Copy the article on Israel's Global Competitiveness Report ranking word for word, keeping every line as it stands.

* _Passage shown_
** begin **

The World Economic Forum’s Global Competitiveness Report ranked Israel in 16th place, up eight places from last year and the first time it ranked among the index’s top 20 nations.

Israel was ranked 16th on the World Economic Forum’s Global Competitiveness Report, released Wednesday, which shows the Jewish state moving up eight positions from the previous year.

This is the first time Israel ranks among the index’s top 20 nations.

The annual report ranks the competitiveness of 137 countries. The listing is based on dozens of market competition drivers, including economic and fiscal policies that determine the level of productivity in the country, which assesses countries’ ability to provide high levels of prosperity to their citizens.

“Global competitiveness will be more and more defined by the innovative capacity of a country,” Klaus Schwab, WEF founder and executive chairman, said in a statement.

Switzerland was named is the world’s most competitive economy for the ninth consecutive year. The US was ranked second, Singapore was ranked third and Israel drew 16th place.

The report noted the two elements jeopardizing the Israeli economy’s growth were government bureaucracy and high tax rates. Israel’s overall score on government bureaucracy dropped to 21.6, compared to 18.6 last year, indicating an increase in the burden regulation and bureaucracy impose on the economy.

Israel Among World’s Top 3 Innovative Countries

The report states that Israel maintained its position among world’s top three innovative countries. It noted that the Jewish state earned its reputation as a startup nation due to a large number of inventions and innovations since it became a sovereign nation in 1948 despite the many challenges it faces.

“We see the rise in the competitiveness ranking as official recognition for the efforts by the Israeli government to improve the business environment, but the main problems, the burden of regulation and bureaucracy, are still here,” Manufacturers Association of Israel President Shraga Brosh said.

** end **

* _Stored data_
** begin **

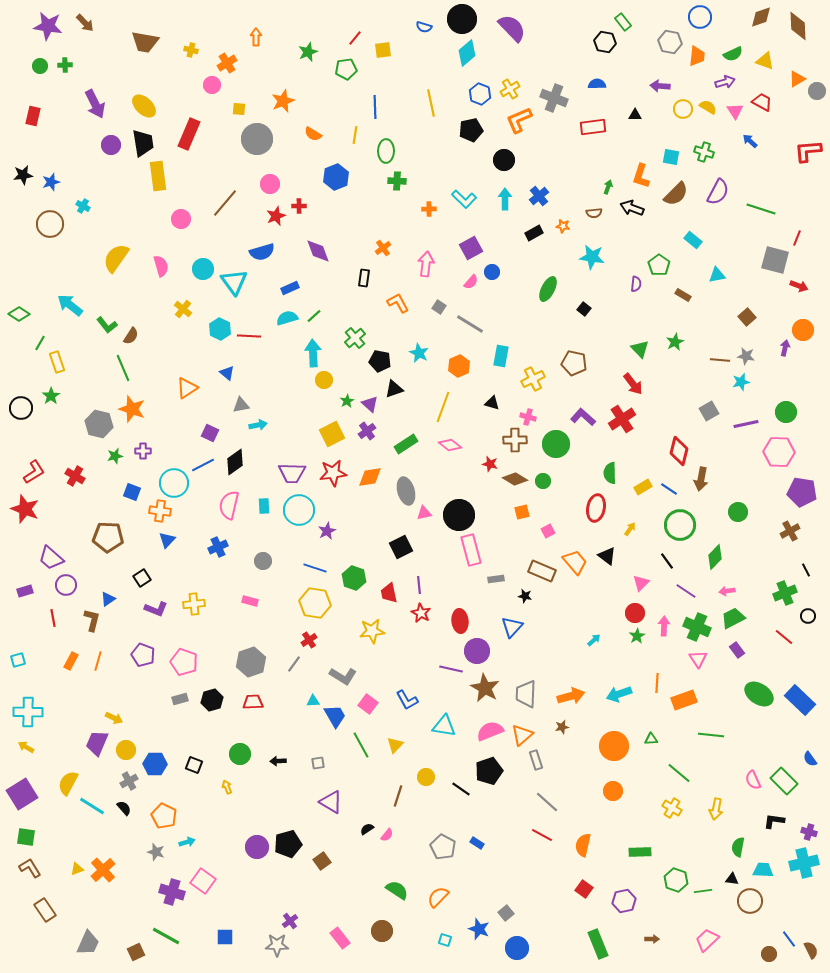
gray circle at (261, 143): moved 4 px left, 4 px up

** end **

* _Task output_
The World Economic Forum’s Global Competitiveness Report ranked Israel in 16th place, up eight places from last year and the first time it ranked among the index’s top 20 nations.

Israel was ranked 16th on the World Economic Forum’s Global Competitiveness Report, released Wednesday, which shows the Jewish state moving up eight positions from the previous year.

This is the first time Israel ranks among the index’s top 20 nations.

The annual report ranks the competitiveness of 137 countries. The listing is based on dozens of market competition drivers, including economic and fiscal policies that determine the level of productivity in the country, which assesses countries’ ability to provide high levels of prosperity to their citizens.

“Global competitiveness will be more and more defined by the innovative capacity of a country,” Klaus Schwab, WEF founder and executive chairman, said in a statement.

Switzerland was named is the world’s most competitive economy for the ninth consecutive year. The US was ranked second, Singapore was ranked third and Israel drew 16th place.

The report noted the two elements jeopardizing the Israeli economy’s growth were government bureaucracy and high tax rates. Israel’s overall score on government bureaucracy dropped to 21.6, compared to 18.6 last year, indicating an increase in the burden regulation and bureaucracy impose on the economy.

Israel Among World’s Top 3 Innovative Countries

The report states that Israel maintained its position among world’s top three innovative countries. It noted that the Jewish state earned its reputation as a startup nation due to a large number of inventions and innovations since it became a sovereign nation in 1948 despite the many challenges it faces.

“We see the rise in the competitiveness ranking as official recognition for the efforts by the Israeli government to improve the business environment, but the main problems, the burden of regulation and bureaucracy, are still here,” Manufacturers Association of Israel President Shraga Brosh said.